* Tugas yang Dikerjakan *
1. Menurut teks tentang klasifikasi bahasa, apa saja dasar yang dipakai untuk mengelompokkan bahasa pada tipe struktur? Sebutkan semuanya.
2. Tuliskan ulang bagian teks tentang klasifikasi bahasa yang dimulai dengan "90). Ini, yang" dan berlanjut hingga "bahasa mendirikan kata-katanya.".

* Teks Pilihan *
****************
Pendekatan ini sudah digunakan secara luas, sejak mulainya pada akir
abad ke-18, dan memberi kerangka yang digunakan untuk semua survei
linguistik seluruh dunia sampai sekarang. Keberhasilan pendekatan ini di
Eurasia, di mana masih ada banyak sekali tulisan awal, tidak
dicerminkan di daerah lain di dunia, di mana klasifikasi pada keluarga
biasannya bersifat sementara.
KLASIFIKASI TIPOLOGIS
Ini
berdasarkan kemiripan formal yang ada di antara bahasa. Klasifikasi
tipologis adalah usaha untuk mengelompokkan bahasa pada tipe struktur,
berdasarkan fonologi, tata bahasa, atau kosa kata, dan bukan pada
hubungan historis yang nyata atau diasumsikan. Contohnya, bahasa dapat
dikelompokkan berdasarkan cara menggunakan bunyi, berapa jenis vokal
yang ada, jika menggunakan ceklik, apakah menggunakan ton, dan
sebagainya. Bahasa juga dapat diklasifikasi berdasarkan apakah urutan
katanya terikat atau bebas, dan urutan mana yang lebih disukai (hlm.
98). Tipologi yang paling awal dilakukan dalam bidang morfologi (hlm.
90). Ini, yang disebut oleh August von Schlegel (1767-1845) serta ahli
lain pada awal abad ke-19, mengakui 3 macam linguistik utama,
berdasarkan pada cara bahasa mendirikan kata-katanya.
Bahasa-bahasa isolatif, analitik, atau akar.
****************
* Data *
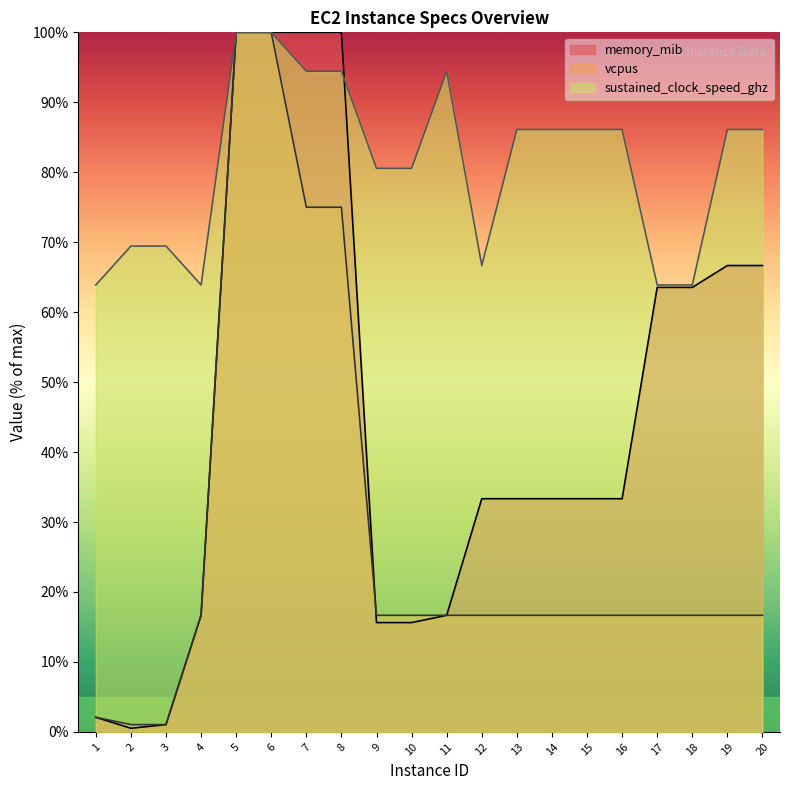

What is the approximate value of vcpus at 8?

75.0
****************
* Jawaban Tugas *
1. Fonologi, tata bahasa, dan kosa kata.

2.
90). Ini, yang disebut oleh August von Schlegel (1767-1845) serta ahli
lain pada awal abad ke-19, mengakui 3 macam linguistik utama,
berdasarkan pada cara bahasa mendirikan kata-katanya.